▸ DATA UNDER STUDY:
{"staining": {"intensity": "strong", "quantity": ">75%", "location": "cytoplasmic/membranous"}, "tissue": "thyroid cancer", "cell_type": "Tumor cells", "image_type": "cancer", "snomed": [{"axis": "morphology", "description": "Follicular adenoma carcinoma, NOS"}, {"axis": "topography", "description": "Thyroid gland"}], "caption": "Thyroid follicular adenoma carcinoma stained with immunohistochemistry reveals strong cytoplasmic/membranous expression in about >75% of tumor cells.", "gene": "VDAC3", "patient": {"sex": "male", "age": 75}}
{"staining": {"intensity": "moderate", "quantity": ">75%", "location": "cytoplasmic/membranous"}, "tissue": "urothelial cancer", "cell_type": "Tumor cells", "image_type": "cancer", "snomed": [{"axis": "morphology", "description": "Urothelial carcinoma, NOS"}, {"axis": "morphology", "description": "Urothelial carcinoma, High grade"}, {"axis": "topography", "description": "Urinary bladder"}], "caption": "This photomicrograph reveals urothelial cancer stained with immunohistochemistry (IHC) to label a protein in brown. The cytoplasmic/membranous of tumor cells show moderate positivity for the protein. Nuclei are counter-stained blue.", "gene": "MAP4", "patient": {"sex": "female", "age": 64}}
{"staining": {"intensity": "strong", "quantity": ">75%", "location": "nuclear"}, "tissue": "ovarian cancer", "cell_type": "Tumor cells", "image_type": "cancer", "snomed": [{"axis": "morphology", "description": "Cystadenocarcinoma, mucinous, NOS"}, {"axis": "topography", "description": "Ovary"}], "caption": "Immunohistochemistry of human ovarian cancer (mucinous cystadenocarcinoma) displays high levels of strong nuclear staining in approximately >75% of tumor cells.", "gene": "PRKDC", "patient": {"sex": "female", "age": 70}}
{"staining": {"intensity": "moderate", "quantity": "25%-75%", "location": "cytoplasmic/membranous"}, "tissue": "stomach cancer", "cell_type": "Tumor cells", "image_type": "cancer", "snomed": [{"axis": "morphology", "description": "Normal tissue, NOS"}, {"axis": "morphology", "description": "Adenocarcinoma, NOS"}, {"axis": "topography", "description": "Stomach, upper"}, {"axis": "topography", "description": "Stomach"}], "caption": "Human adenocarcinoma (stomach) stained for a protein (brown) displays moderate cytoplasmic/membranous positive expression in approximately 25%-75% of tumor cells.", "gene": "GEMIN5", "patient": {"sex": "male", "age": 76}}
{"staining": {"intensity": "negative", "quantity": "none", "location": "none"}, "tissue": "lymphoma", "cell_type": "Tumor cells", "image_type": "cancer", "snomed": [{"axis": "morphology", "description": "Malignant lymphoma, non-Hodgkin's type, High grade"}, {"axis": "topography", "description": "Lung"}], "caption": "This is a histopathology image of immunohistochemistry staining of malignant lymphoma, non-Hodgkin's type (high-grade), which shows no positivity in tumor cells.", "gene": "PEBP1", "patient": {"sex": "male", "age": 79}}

▸ ACTION ITEM: Write out every line in the data that holds the string "with".

▸ YOUR RESPONSE:
{"staining": {"intensity": "strong", "quantity": ">75%", "location": "cytoplasmic/membranous"}, "tissue": "thyroid cancer", "cell_type": "Tumor cells", "image_type": "cancer", "snomed": [{"axis": "morphology", "description": "Follicular adenoma carcinoma, NOS"}, {"axis": "topography", "description": "Thyroid gland"}], "caption": "Thyroid follicular adenoma carcinoma stained with immunohistochemistry reveals strong cytoplasmic/membranous expression in about >75% of tumor cells.", "gene": "VDAC3", "patient": {"sex": "male", "age": 75}}
{"staining": {"intensity": "moderate", "quantity": ">75%", "location": "cytoplasmic/membranous"}, "tissue": "urothelial cancer", "cell_type": "Tumor cells", "image_type": "cancer", "snomed": [{"axis": "morphology", "description": "Urothelial carcinoma, NOS"}, {"axis": "morphology", "description": "Urothelial carcinoma, High grade"}, {"axis": "topography", "description": "Urinary bladder"}], "caption": "This photomicrograph reveals urothelial cancer stained with immunohistochemistry (IHC) to label a protein in brown. The cytoplasmic/membranous of tumor cells show moderate positivity for the protein. Nuclei are counter-stained blue.", "gene": "MAP4", "patient": {"sex": "female", "age": 64}}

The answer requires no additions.